[Begin Records]

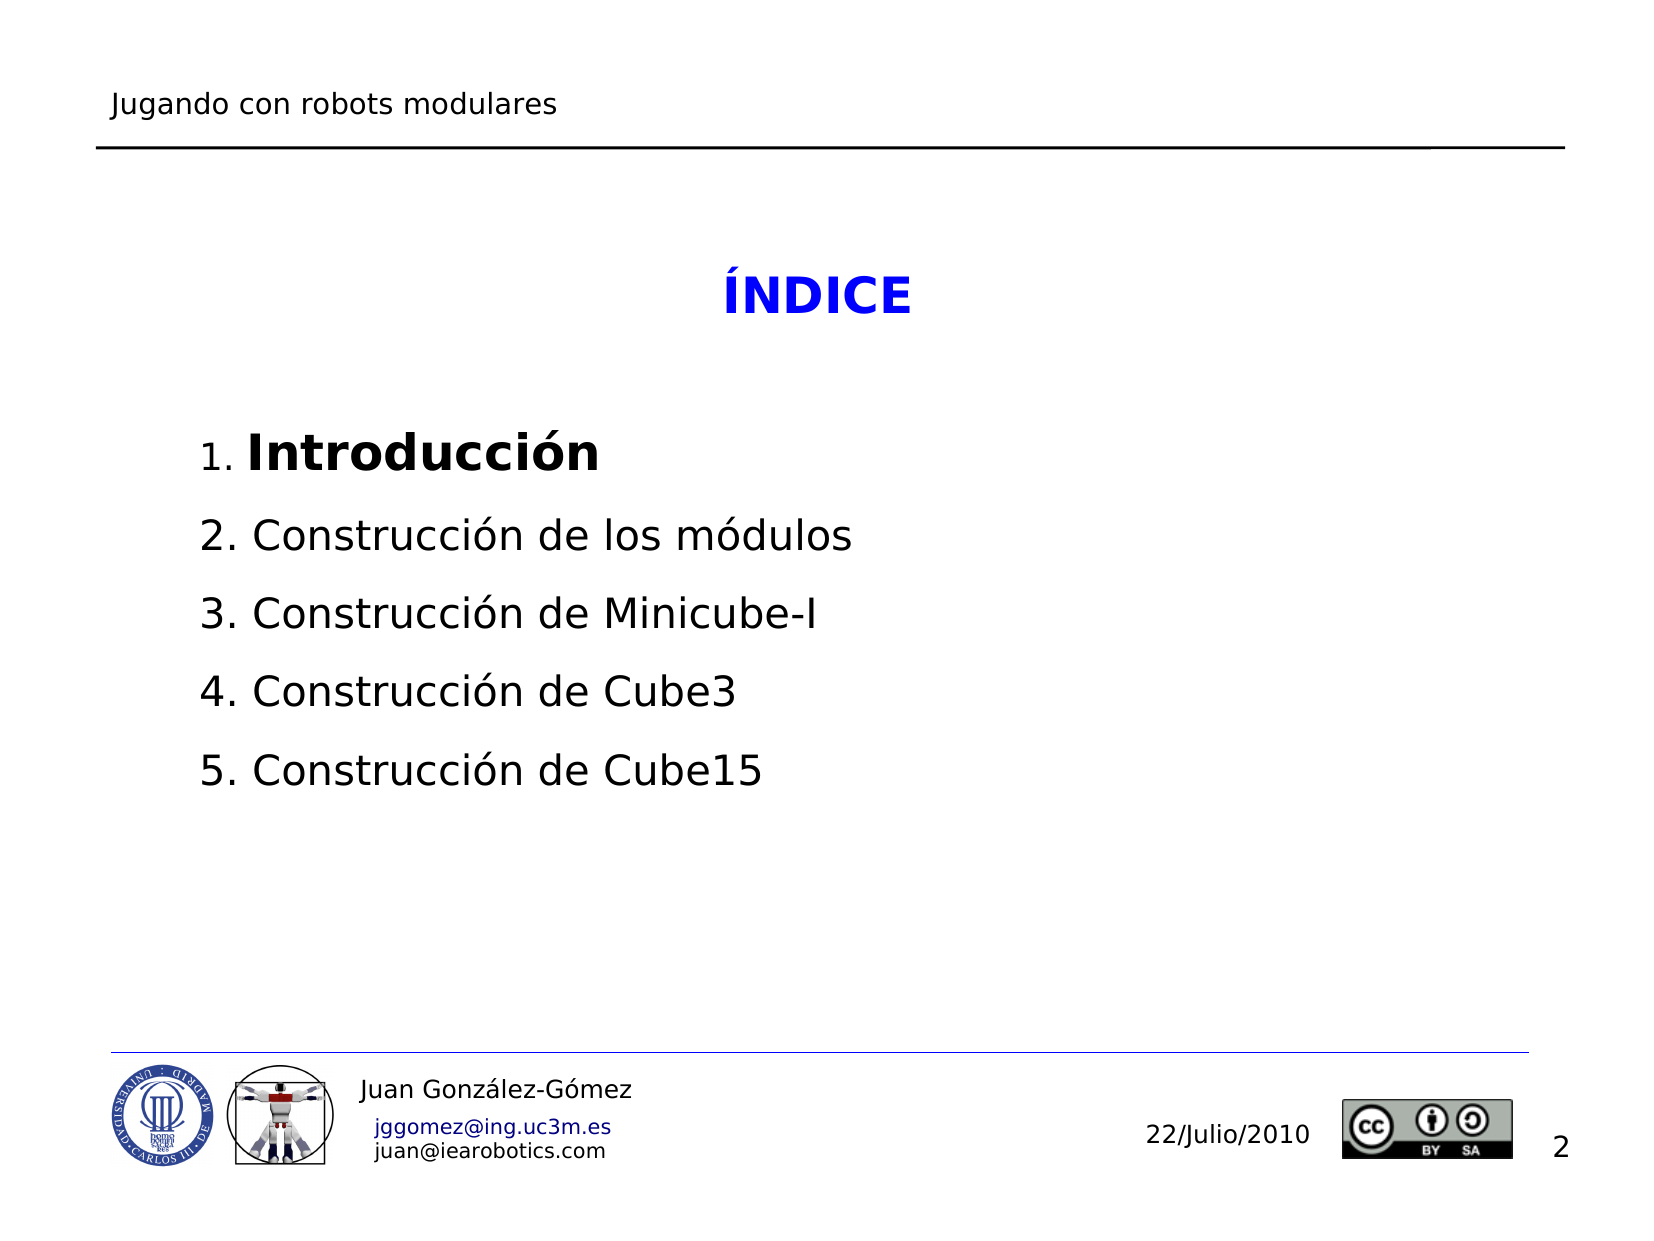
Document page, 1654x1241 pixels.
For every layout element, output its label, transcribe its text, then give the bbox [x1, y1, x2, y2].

text_box ÍNDICE [708, 259, 929, 333]
text_box Introducción Construcción de los módulos Construcción de Minicube-I Construcción de Cube3 Construcción de Cube15 [184, 416, 869, 803]
text_box Jugando con robots modulares [96, 79, 574, 129]
text_box 22/Julio/2010 [1122, 1113, 1327, 1158]
text_box jggomez@ing.uc3m.es juan@iearobotics.com [359, 1107, 627, 1172]
picture [1342, 1099, 1513, 1159]
picture [226, 1065, 334, 1165]
text_box Juan González-Gómez [345, 1067, 648, 1113]
picture [110, 1062, 215, 1167]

[End Records]

• _Instruction_: Turn the items above into a two-column CSV with the headers instruction and response, one row per item. Put the item's wording and its answer each in a single quoted field, replace line breaks with spaces, and leave out the pictures.

• _Exercise solution_:
instruction,response
"Document page, 1654x1241 pixels. For every layout element, output its label, transcribe its text, then give the bbox [x1, y1, x2, y2].","text_box ÍNDICE [708, 259, 929, 333] text_box Introducción Construcción de los módulos Construcción de Minicube-I Construcción de Cube3 Construcción de Cube15 [184, 416, 869, 803] text_box Jugando con robots modulares [96, 79, 574, 129] text_box 22/Julio/2010 [1122, 1113, 1327, 1158] text_box jggomez@ing.uc3m.es juan@iearobotics.com [359, 1107, 627, 1172] picture [1342, 1099, 1513, 1159] picture [226, 1065, 334, 1165] text_box Juan González-Gómez [345, 1067, 648, 1113] picture [110, 1062, 215, 1167]"